IEArrrggggghhh

I should probably clarify the title: surprisingly enough, it’s nothing to do with pirates (me hearties). Apparently IE8 is going to be released this week (well, soon).

They claim that it has much better (standards-compliant) rendering – that you won’t have to basically break your page in order to make your page work with IE. (Although… well, I’ll get to that). It passes the Acid2 test. In short, it’s supposed to fix a lot of the problems that were caused by IE6 and only partially fixed in IE7.

This can only be a good thing, right? Well, not necessarily. I think Microsoft are caught a bit between a rock and a hard place: if they make IE8 standards compliant, they’re going to break older pages. Particularly internal web applications which can’t be updated. But, if they don’t make IE8 standards compliant, they’re not making any progress and the web is going to continue with its current bizarre system of designing for standards compliance and Internet Explorer.

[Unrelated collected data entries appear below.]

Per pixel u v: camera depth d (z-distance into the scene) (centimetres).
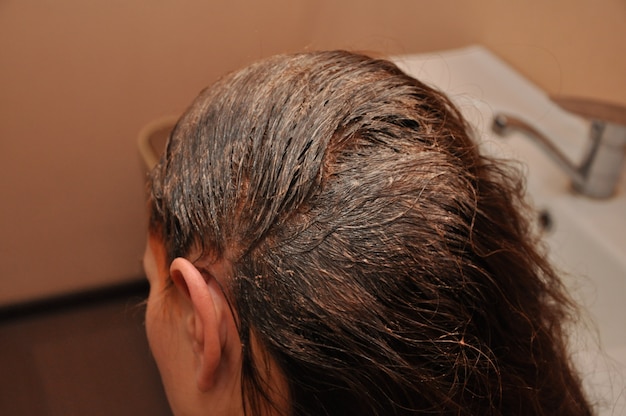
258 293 35
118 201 119
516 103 86
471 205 36
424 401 36
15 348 118
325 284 34
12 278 121
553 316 45
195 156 39
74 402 110
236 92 40
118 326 122
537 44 88
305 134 36
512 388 40
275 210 35
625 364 59
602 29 77
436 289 34
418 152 36
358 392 35
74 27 97
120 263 125
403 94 39
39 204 114
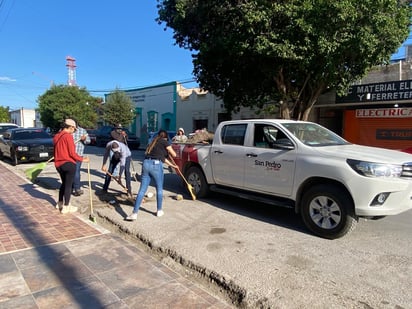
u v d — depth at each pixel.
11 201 6.94
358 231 5.26
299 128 5.83
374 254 4.32
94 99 40.69
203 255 4.20
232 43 11.23
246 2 10.70
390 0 10.04
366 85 14.40
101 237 4.79
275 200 5.67
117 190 8.34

What Microsoft have opted to do in this situation is implement two or three rendering engines – the IE8 engine, and the IE6/7 engine which will be used to render old and non standards compliant web pages. Whether this was a good idea, I don’t know. I personally think it’s going to add to the confusion – but then, I don’t know what else Microsoft could have done in the circumstance. If they could invent a time machine, go back in time and remove the abomination that is IE6 that would probably be the best option! But unfortunately it isn’t.

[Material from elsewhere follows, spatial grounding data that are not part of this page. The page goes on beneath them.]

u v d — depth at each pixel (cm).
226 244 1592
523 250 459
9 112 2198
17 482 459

But if IE8 does render pages ‘properly’ if they are standards compliant, as a web development community we are moving to a place where the web should have been a decade ago: where your markup / CSS is what’s important and you don’t have to try and hack things for different browsers. IE has held back the web dev community long enough, let’s hope IE8 starts bringing in the changes.


Comments

3 responses to “IEArrrggggghhh”

  1. I discovered from when I had to reinstall XP SP1 on the old desktop that my website – the menu bar, in particular – doesn’t work as intended in IE6. I decided I just didn’t care. If you’re daft enough to still be using IE6, then you deserve all you get. Harsh, but fair 😉

  2. More than fair – I think IE6 users (and those who design only for IE6) should be rounded up and shot!

  3. I don’t think the problem lies in IE6 itself – remember of course that IE5.5 was before it, and that was even worse. What it all boils down to though is that people are still allowed to use IE6. MS forced people to upgrade from IE5.5, but forgot to make it compulsory after that, so people never bothered. IE8 may well give us web developers more freedom to design better web sites, in the same way that IE7 did, but we’re only going to be able to completely remove the curse of IE6 by forcing people to upgrade. I suppose it’s a case of the freedom of a few limiting the freedom of the many.